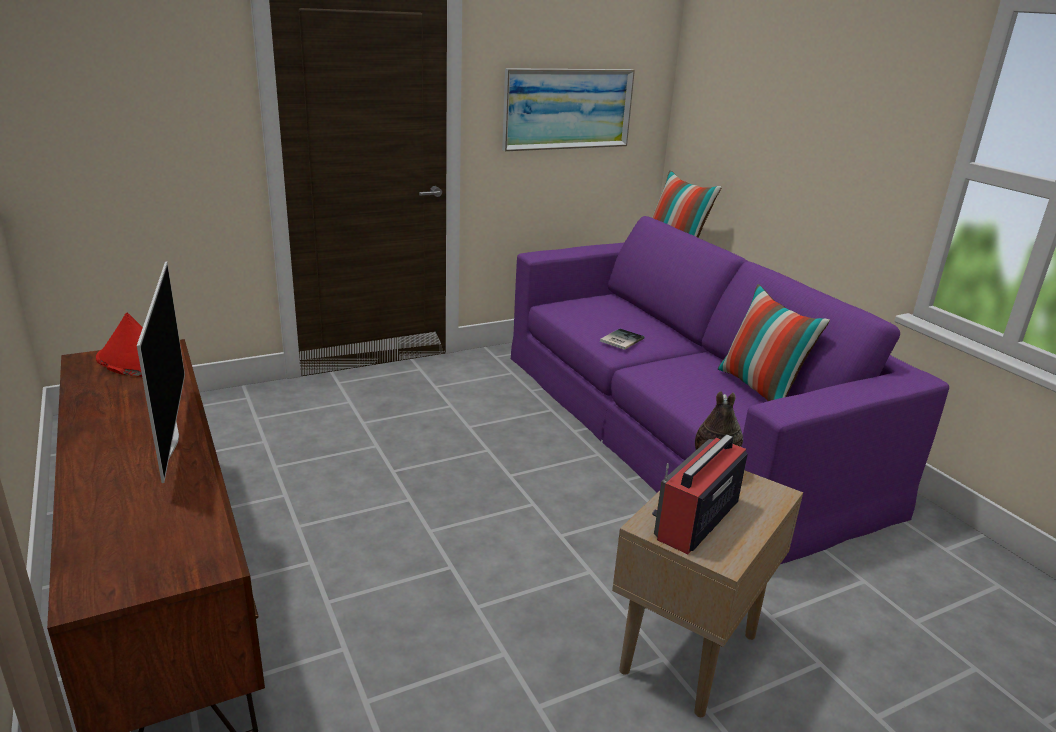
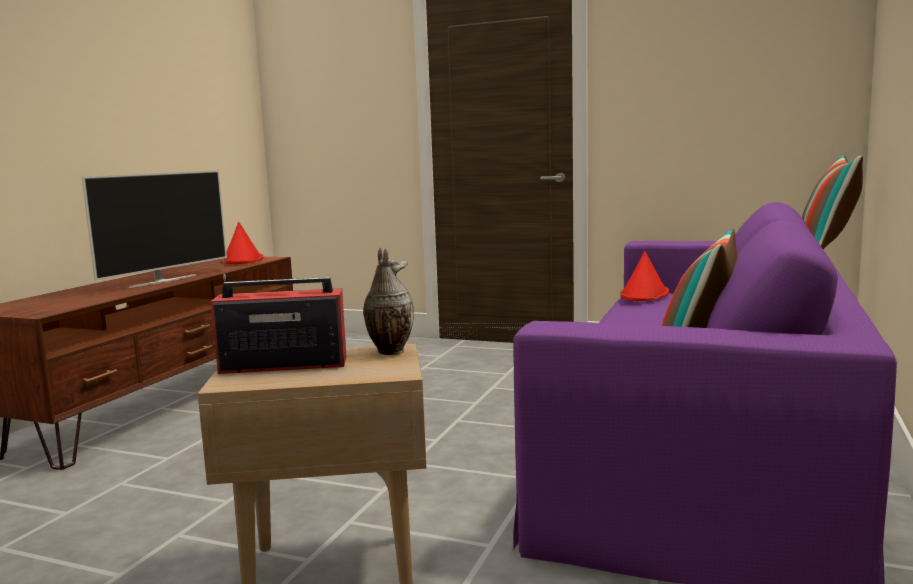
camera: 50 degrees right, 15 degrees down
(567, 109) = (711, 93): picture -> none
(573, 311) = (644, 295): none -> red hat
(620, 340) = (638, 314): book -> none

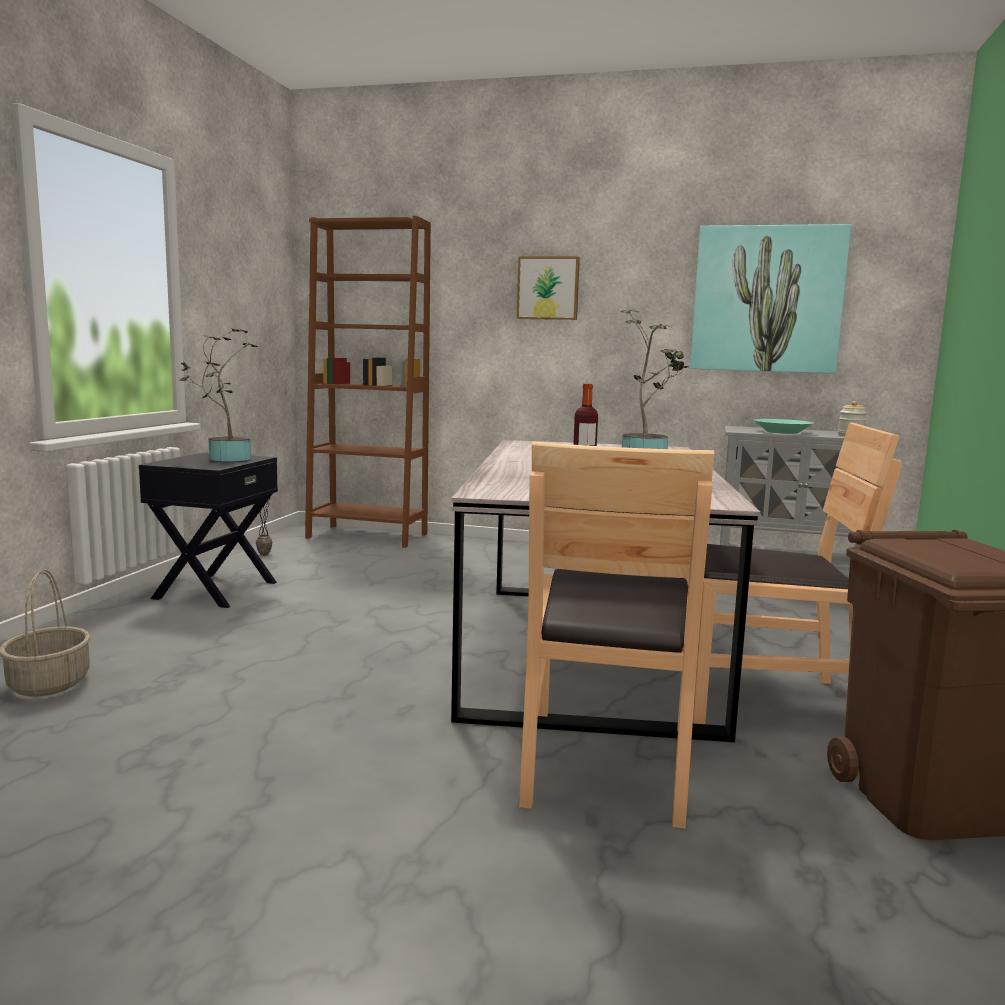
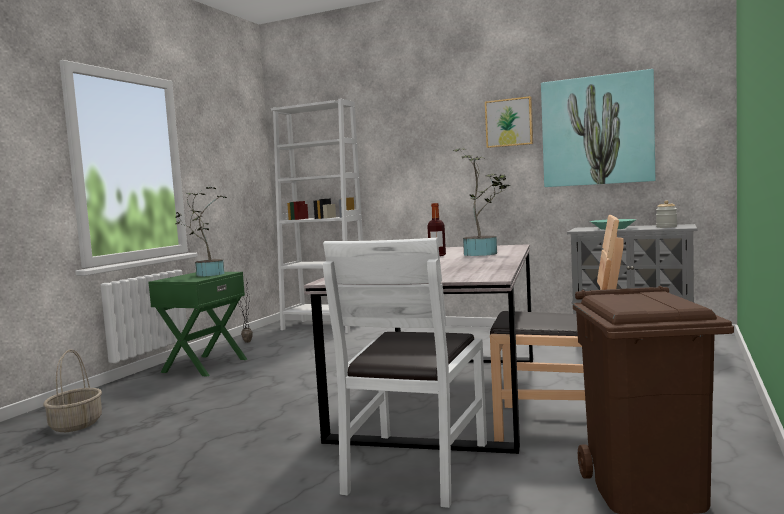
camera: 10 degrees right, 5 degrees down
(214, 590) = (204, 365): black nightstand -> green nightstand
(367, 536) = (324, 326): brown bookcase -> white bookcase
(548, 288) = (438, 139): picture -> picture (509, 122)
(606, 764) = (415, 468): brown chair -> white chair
==
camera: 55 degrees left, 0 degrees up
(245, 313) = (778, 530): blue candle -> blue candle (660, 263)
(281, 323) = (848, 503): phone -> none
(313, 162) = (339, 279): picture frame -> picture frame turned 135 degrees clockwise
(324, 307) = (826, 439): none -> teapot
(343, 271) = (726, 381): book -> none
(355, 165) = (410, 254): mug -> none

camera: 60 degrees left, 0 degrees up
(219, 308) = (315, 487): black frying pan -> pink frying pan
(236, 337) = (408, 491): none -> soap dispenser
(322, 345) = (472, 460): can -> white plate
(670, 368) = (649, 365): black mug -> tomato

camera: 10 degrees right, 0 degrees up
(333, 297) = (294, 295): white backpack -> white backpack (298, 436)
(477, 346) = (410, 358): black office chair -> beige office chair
* * *
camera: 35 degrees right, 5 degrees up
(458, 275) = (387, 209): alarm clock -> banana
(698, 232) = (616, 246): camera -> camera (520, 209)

» WORK REQUIRED
For every line above that has "none" in it, copy the line.

» WRITTEN ANSWER
(567, 109) = (711, 93): picture -> none
(573, 311) = (644, 295): none -> red hat
(620, 340) = (638, 314): book -> none
(281, 323) = (848, 503): phone -> none
(324, 307) = (826, 439): none -> teapot
(343, 271) = (726, 381): book -> none
(355, 165) = (410, 254): mug -> none
(236, 337) = (408, 491): none -> soap dispenser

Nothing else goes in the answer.